Oswald Mosley, whose British Union of Fascists preached anti-Semitism before the war, was released from internment in 1946. His Blackshirts, dressed like Nazi stormtroopers, were revived. Jewish houses were daubed with the letters PJ – Perish Judah. Jews were beaten and taunted in the streets: “Not enough Jews were burned in Belsen.” Something had to be done.
In April 1946, 43 men and women – war heroes including Gerry Flamberg, who won the Military Medal at Arnhem, and Tommy Gould, a submariner who won the Victoria Cross – formed the 43 Group.
Morris Beckman, another founder member, now 88, explained. “The authorities were doing nothing; we were seeing newsreels of Auschwitz. We decided that as trained troops we would ‘out-fascist the fascists’.”
Last week, around 40 of the surviving street-fighters who fought British fascism to a standstill in a five-year guerrilla war held a last reunion to consider their achievements.
At a Jewish cultural centre in west London they displayed memorabilia, including Mosley’s prized personal standard and some of the graffiti that appeared on synagogues.

STORED DATA >>
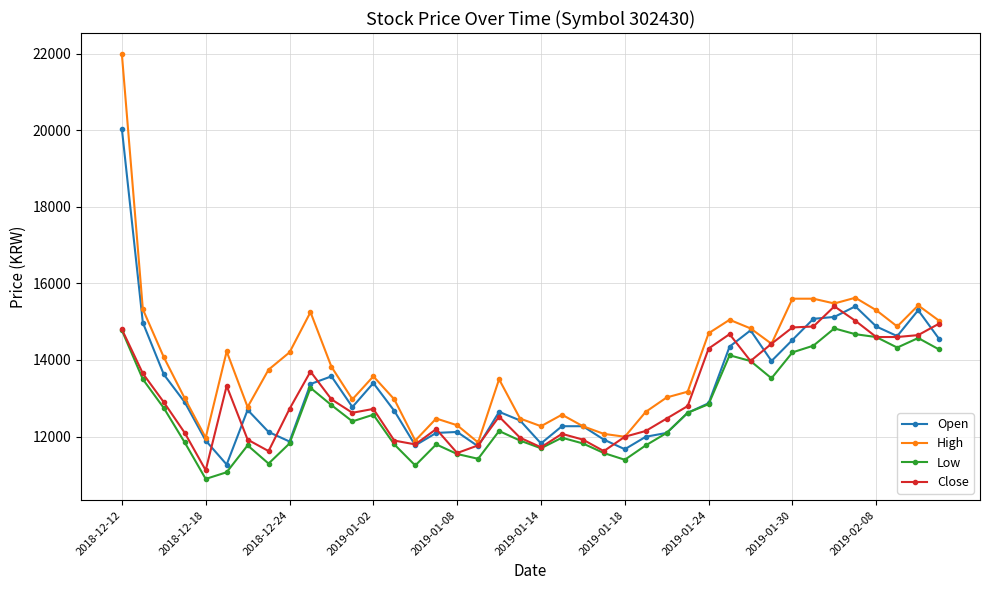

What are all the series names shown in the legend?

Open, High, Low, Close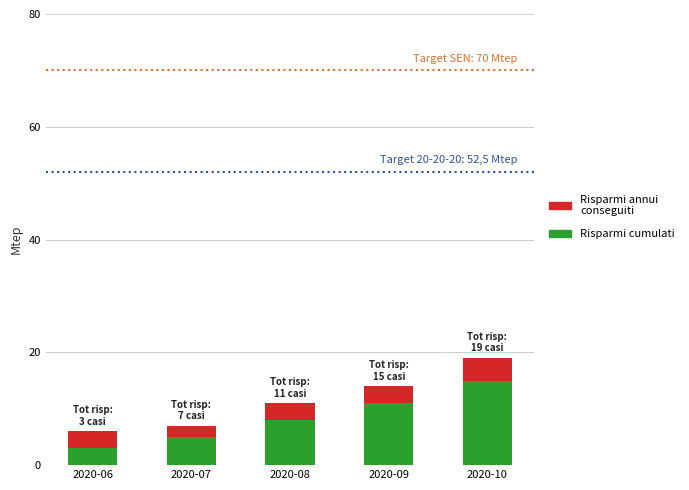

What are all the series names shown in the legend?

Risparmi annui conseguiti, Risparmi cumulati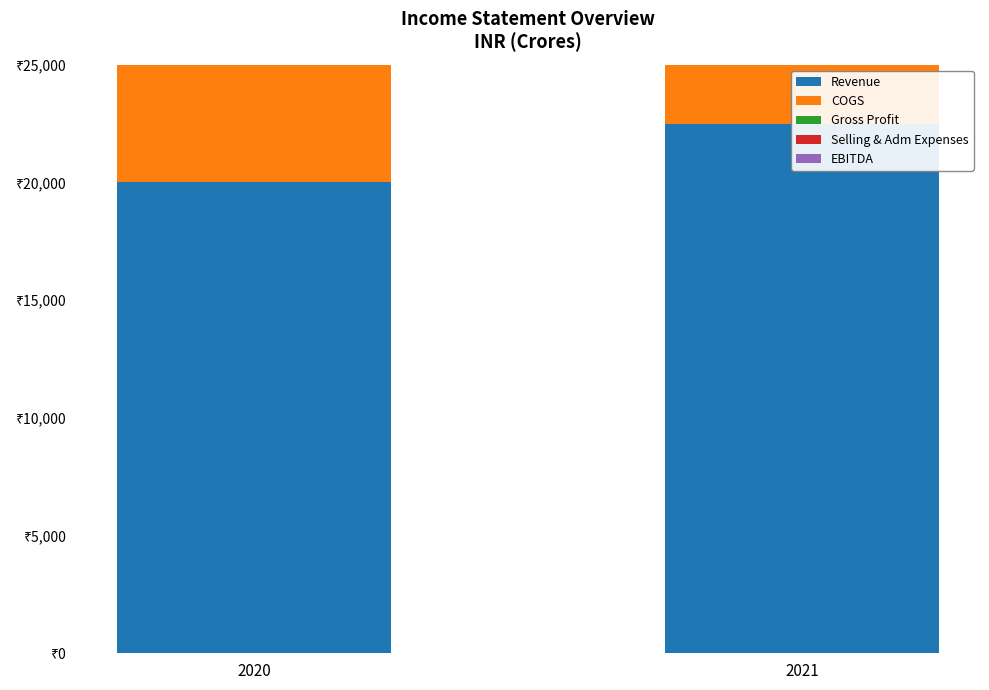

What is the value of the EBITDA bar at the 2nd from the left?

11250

TASKS TO CARRY OUT >>
• A. List every person named in the passage about the 43 Group, which appears before the items.
• B. Go on with the passage about the 43 Group, starting after its final sentence, which ends "some of the graffiti that appeared on synagogues."

RESPONSES TO THE TASKS >>
• A. Oswald Mosley, Gerry Flamberg, Tommy Gould, Morris Beckman

• B.
Mr Beckman recalled bloody battles in Ridley Road market, in what was then a Jewish area of Hackney, in east London. Mosley would stand on a van, nicknamed “the Elephant” because of its two massive ear-like loudspeakers, and stir up crowds with talk of the “alien” menace. “We would salt the crowd with groups who would fight among themselves, the police would be diverted and two wedges of commandos, the tough guys – ex-marines, guards and paras – would make for the platform and overturn it.”
By 1947 the group had more than 1,000 members: mainly in London, but also in Manchester, Birmingham, and Newcastle.
Maurice Podrow, 81, who was still in the RAF when he joined the group, admitted that at the time he was “very violent”. “At a meeting at Hyde Park Corner we couldn’t get at Mosley, so we picked on this big South African, one of his right-hand men,” he said. “I was pictured on the front of the Daily Mail punching him. My wing commander wasn’t very pleased.”
He wore a Polish army belt with a thick brass buckle “sharpened so it was a four-sided blade”. Knuckledusters, coshes, steel-capped boots and knives were used on both sides. The Blackshirts threw potatoes studded with razor blades.
Prominent Jews such as the boxing promoter Jack Solomons, who could not be seen to support street-fighting, sent donations. Every month the comedian Bud Flanagan sent a cheque for £30. Mr Beckman added that the actor Sydney Tafler helped the cause by mimicking Mosley’s hate rhetoric on a recording played to a group of Jewish businessmen. “They reached for their chequebooks, some of them donating £1,000.”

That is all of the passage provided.